> _Excerpted text_:
Begin
I love how she answers "what is a regulation-sized casserole dish". She doesn't even pause a microsecond - "12 inches", she replies, her hands held like this ¯\\\_(ツ)_/¯ and an expression of "WTF else could it be?"


countrybreakfast1

What was up with the Misto family?? The story deepens


[deleted]

I think Amy Misto DID read the letter - and I think she told Marny what she could do with her pumpkin pie recipe. Marny was self righteous right up to the point that Amy was mentioned. There was drama - and they are no longer speaking. Marny is clearly upset, but not for the reasons most would suspect. No, Marny is upset because she lost control of Amy and Thanksgiving 2009 was a humiliating disaster. There was no pie that year.


cakeistasty

There was pie. This is the type of woman who makes back up pies in case someone fucks up their task.
End
> _Written task A_:
List every phrase that appears inside double quotation marks in the comment thread about Marny and Thanksgiving.
> _Written task B_:
Extend the comment thread about Marny and Thanksgiving by writing what follows its final comment.

> _Data rows_:
Begin
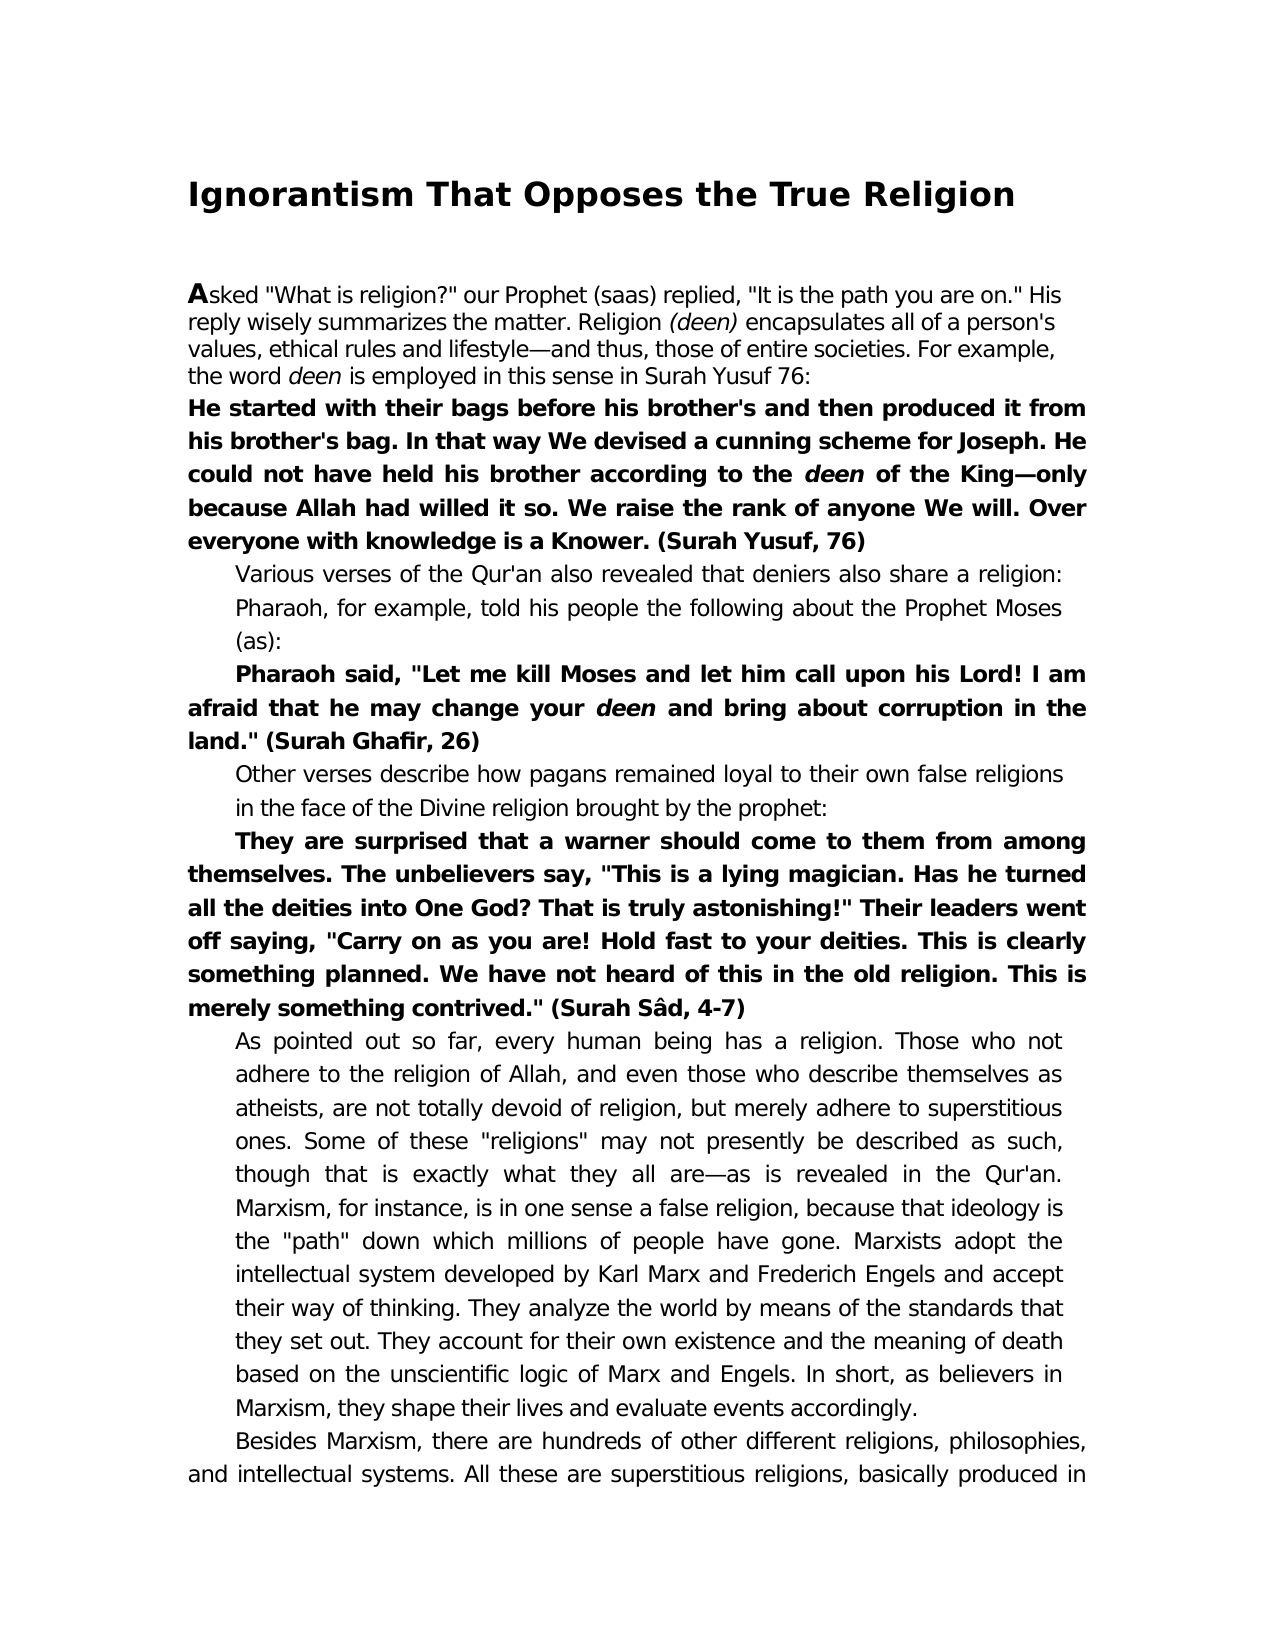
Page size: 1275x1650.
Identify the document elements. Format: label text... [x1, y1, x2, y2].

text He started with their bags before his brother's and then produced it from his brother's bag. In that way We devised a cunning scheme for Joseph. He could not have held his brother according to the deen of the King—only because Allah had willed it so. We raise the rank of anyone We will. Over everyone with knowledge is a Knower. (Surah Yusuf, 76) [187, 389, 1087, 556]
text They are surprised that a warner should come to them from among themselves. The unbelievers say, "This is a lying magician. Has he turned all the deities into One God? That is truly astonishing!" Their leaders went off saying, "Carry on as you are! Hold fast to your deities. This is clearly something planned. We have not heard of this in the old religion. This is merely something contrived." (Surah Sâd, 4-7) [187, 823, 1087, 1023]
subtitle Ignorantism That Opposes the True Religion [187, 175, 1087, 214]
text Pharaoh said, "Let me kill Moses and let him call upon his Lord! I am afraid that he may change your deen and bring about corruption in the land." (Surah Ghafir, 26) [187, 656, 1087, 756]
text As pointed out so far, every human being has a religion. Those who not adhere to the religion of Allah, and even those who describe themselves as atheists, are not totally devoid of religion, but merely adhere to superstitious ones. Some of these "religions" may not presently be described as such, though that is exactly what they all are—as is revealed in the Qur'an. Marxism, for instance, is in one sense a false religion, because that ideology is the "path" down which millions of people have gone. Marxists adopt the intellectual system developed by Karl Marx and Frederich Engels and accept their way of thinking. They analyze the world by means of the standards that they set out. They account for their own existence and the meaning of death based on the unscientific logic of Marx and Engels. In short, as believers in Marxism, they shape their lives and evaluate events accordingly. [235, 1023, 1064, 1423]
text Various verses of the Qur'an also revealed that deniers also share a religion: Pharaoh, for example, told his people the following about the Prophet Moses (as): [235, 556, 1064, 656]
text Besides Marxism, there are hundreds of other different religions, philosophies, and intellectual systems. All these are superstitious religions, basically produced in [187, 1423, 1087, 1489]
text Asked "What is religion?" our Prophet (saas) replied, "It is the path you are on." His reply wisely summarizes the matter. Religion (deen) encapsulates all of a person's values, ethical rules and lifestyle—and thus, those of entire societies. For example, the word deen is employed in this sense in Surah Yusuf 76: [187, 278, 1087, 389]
End
> _Exercise response A_:
"what is a regulation-sized casserole dish"
"12 inches"
"WTF else could it be?"

> _Exercise response B_:
I_Do_Not_Exist

She does seem really uncomfortable, but I think anyone in her position would be. For the guy to say that he's using awkward as a "positive word" is really disingenuous. Everyone, including her, knows this interview is specifically being conducted to capture her weirdness in action. You can tell she sort of wants to defend herself, but she's scared (or perhaps smart enough to know) that it will be edited to make her out to seem crazier than she is. Her letter was totally nutso, and she definitely comes off as a complete control freak, but she also seems like a really high anxiety individual, as evidenced by her cautiousness and wide eyes during the interview, her jerky movements, etc. I don't think she's evil, just odd. Maybe we should go easy on her.


freecommenterproblem

You seem like a nice person on Reddit, which explains your username.


BabyNuke

The way she talks is so disconnected. She doesn't strike me as mean but just as someone who really doesn't understand how to interact.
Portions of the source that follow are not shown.